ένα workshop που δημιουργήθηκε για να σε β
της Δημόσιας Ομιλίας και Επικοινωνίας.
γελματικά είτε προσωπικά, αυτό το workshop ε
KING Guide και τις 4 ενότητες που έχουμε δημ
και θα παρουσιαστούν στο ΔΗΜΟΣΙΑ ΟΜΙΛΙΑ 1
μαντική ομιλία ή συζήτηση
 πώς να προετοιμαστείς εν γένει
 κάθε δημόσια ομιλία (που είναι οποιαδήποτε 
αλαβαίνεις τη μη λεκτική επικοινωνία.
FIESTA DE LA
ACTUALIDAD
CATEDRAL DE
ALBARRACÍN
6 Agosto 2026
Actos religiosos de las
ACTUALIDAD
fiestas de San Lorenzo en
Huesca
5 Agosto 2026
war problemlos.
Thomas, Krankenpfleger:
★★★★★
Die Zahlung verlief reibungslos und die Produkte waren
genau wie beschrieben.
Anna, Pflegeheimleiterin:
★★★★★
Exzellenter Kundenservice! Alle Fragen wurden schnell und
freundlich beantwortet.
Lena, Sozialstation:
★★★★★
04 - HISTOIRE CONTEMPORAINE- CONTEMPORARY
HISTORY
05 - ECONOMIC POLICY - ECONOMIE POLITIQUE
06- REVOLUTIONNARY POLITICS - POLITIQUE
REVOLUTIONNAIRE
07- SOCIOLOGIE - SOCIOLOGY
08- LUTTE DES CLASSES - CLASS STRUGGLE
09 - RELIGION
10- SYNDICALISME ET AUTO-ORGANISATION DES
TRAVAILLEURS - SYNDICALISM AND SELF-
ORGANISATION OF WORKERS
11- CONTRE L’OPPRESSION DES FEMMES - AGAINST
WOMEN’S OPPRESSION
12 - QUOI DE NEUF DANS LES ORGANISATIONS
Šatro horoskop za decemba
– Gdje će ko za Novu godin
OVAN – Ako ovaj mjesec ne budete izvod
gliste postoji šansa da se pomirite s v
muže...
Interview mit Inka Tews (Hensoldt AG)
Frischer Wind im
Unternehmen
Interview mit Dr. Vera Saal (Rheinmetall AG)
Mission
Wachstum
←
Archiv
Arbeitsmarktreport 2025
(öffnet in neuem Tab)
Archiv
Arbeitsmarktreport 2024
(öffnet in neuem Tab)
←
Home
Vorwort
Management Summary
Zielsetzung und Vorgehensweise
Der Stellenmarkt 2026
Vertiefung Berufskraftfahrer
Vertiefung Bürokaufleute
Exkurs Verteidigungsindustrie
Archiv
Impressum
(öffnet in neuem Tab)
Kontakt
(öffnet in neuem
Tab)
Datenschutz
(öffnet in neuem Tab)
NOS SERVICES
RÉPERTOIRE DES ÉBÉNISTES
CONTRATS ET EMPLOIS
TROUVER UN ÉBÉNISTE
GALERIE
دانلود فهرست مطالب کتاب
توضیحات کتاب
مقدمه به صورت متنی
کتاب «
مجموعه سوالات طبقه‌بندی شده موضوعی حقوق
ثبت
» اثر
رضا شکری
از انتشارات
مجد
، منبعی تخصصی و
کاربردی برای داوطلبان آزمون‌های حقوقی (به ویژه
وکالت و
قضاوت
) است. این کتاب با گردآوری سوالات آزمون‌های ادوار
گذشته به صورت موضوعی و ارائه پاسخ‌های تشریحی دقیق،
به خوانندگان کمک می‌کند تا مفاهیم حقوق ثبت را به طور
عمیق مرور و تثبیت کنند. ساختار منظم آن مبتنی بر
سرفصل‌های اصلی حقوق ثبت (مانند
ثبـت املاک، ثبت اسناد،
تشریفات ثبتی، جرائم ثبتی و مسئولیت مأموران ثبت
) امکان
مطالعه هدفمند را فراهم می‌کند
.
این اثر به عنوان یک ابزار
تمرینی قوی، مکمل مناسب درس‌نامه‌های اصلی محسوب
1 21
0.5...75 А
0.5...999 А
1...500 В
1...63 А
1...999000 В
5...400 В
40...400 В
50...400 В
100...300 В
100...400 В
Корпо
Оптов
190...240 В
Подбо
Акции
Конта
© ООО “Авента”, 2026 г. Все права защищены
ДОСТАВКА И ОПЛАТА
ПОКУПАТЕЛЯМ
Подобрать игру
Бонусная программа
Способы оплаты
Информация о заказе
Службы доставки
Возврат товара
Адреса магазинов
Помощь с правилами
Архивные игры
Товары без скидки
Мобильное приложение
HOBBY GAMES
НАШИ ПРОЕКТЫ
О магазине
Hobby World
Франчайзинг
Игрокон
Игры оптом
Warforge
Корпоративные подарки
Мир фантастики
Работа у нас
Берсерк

[Directions for this task] The required result is an exact repeat of the records above from the line containing "Помощь с правилами" to their final line.

[Task response]
Помощь с правилами
Архивные игры
Товары без скидки
Мобильное приложение
HOBBY GAMES
НАШИ ПРОЕКТЫ
О магазине
Hobby World
Франчайзинг
Игрокон
Игры оптом
Warforge
Корпоративные подарки
Мир фантастики
Работа у нас
Берсерк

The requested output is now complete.